Confronting with increasing electromagnetic pollution, traditional microwave absorbing materials have their limitations, such as low yield and long preparation periods. At the same time, it is well established that electromagnetic simulation is an effective technology to enhance work efficiency, which can quickly explore the impedance matching conditions and electromagnetic characteristics to improve absorbing performance. Honeycomb structure has been widely used in the field of microwave absorption due to its light weight, high strength and heat resistance. This structure also possesses the advantages of multiple scattering, which is beneficial to microwave attenuation. In this work, Co/carbon (Co/C) particles with effective absorption bandwidth (EAB) (the band corresponding to the reflection loss value less than −10 dB) of 5.8 GHz were synthesized by a simple hydrothermal method. Whereupon through the high-frequency structure simulator (HFSS) electromagnetic simulation, Co/C absorbers with honeycomb structure were macroscopically designed, achieving an ultra-broad effective absorption bandwidth of 11.6 GHz. Herein, the effective combination of electromagnetic simulation and honeycomb structure design greatly improves the absorption bandwidth of Co/C. This work paves the way for designing microwave absorption materials with broad effective absorption bandwidth.
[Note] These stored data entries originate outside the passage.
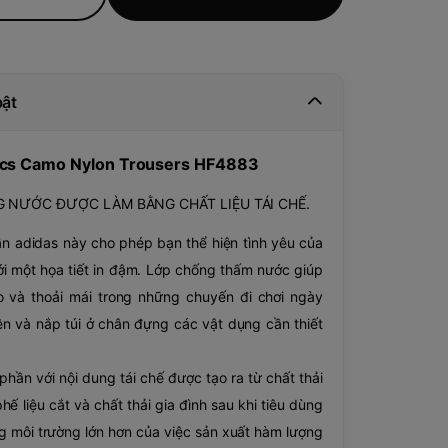
bật
ics Camo Nylon Trousers HF4883
 NƯỚC ĐƯỢC LÀM BẰNG CHẤT LIỆU TÁI CHẾ.
n adidas này cho phép bạn thể hiện tình yêu của
i một họa tiết in đậm. Lớp chống thấm nước giúp
o và thoải mái trong những chuyến đi chơi ngày
ên và nắp túi ở chân đựng các vật dụng cần thiết
phần với nội dung tái chế được tạo ra từ chất thải
phế liệu cắt và chất thải gia đình sau khi tiêu dùng
g môi trường lớn hơn của việc sản xuất hàm lượng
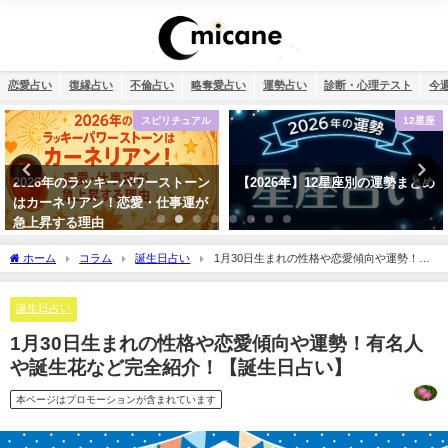
恋愛占い
復縁占い
不倫占い
略奪愛占い
運勢占い
診断・心理テスト
今
12星座
復縁
【2026年】12星座別の運勢まとめ
タロット占い・元彼の今の私に対
する気持ちは？どう思ってる？
ホーム
コラム
誕生日占い
1月30日生まれの性格や恋愛傾向や運勢！有
名人や誕生花など完全紹介！【誕生日占い】
誕生日占い
1月30日生まれの性格や恋愛傾向や運勢！有名人
や誕生花など完全紹介！【誕生日占い】
本ページはプロモーションが含まれています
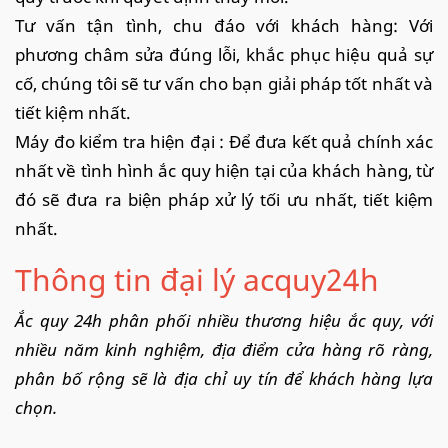
Tư vấn tận tình, chu đáo với khách hàng: Với
phương châm sửa đúng lỗi, khắc phục hiệu quả sự
cố, chúng tôi sẽ tư vấn cho bạn giải pháp tốt nhất và
tiết kiệm nhất.
Máy đo kiểm tra hiện đại : Để đưa kết quả chính xác
nhất về tình hình ắc quy hiện tại của khách hàng, từ
đó sẽ đưa ra biện pháp xử lý tối ưu nhất, tiết kiệm
nhất.
Thông tin đại lý acquy24h
Ắc quy 24h phân phối nhiều thương hiệu ắc quy, với
nhiều năm kinh nghiệm, địa điểm cửa hàng rõ ràng,
phân bố rộng sẽ là địa chỉ uy tín để khách hàng lựa
chọn.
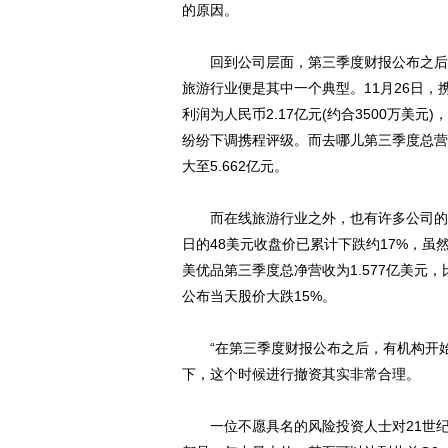
的原因。
回到公司层面，第三季度财报公布之后，
旅游行业便是其中一个典型。11月26日
利润为人民币2.17亿元(约合3500万美
纷纷下调携程评级。而去哪儿第三季度总营收为
大至5.662亿元。
而在线旅游行业之外，也有许多公司的股价
日的48美元收盘价已累计下跌约17%，虽然
美优品第三季度总净营收为1.577亿美元，比
公布当天股价大跌15%。
“在第三季度财报公布之后，有机构开始
下，这个时候进行撤资其实非常合理。
一位不愿具名的风险投资人士对21世纪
面对日益严重的电磁污染，传统的吸波材料存在收率低、制备周期长等局限性。同时，众所周知，电磁仿真是一种提高工作效率的有效技术，可以快速探索阻抗匹配条件和电磁特性，以提高吸波性能。蜂窝结构由于具有重量轻、强度高、耐热性好等优点，在微波吸收领域得到了广泛的应用。这种结构还具有多重散射的优点，有利于微波衰减。在这项工作中，Co/碳 (Co/C) 粒子的有效吸收带宽 (EAB)（对应于反射损耗值小于 -10 dB 的频带）为 5。8 GHz 是通过简单的水热法合成的。于是通过高频结构模拟器（HFSS）电磁仿真，宏观设计了具有蜂窝结构的Co/C吸收体，实现了11.6GHz的超宽有效吸收带宽。在此，电磁模拟与蜂窝结构设计的有效结合大大提高了Co/C的吸收带宽。这项工作为设计具有宽有效吸收带宽的微波吸收材料铺平了道路。电磁模拟与蜂窝结构设计的有效结合，大大提高了Co/C的吸收带宽。这项工作为设计具有宽有效吸收带宽的微波吸收材料铺平了道路。电磁模拟与蜂窝结构设计的有效结合，大大提高了Co/C的吸收带宽。这项工作为设计具有宽有效吸收带宽的微波吸收材料铺平了道路。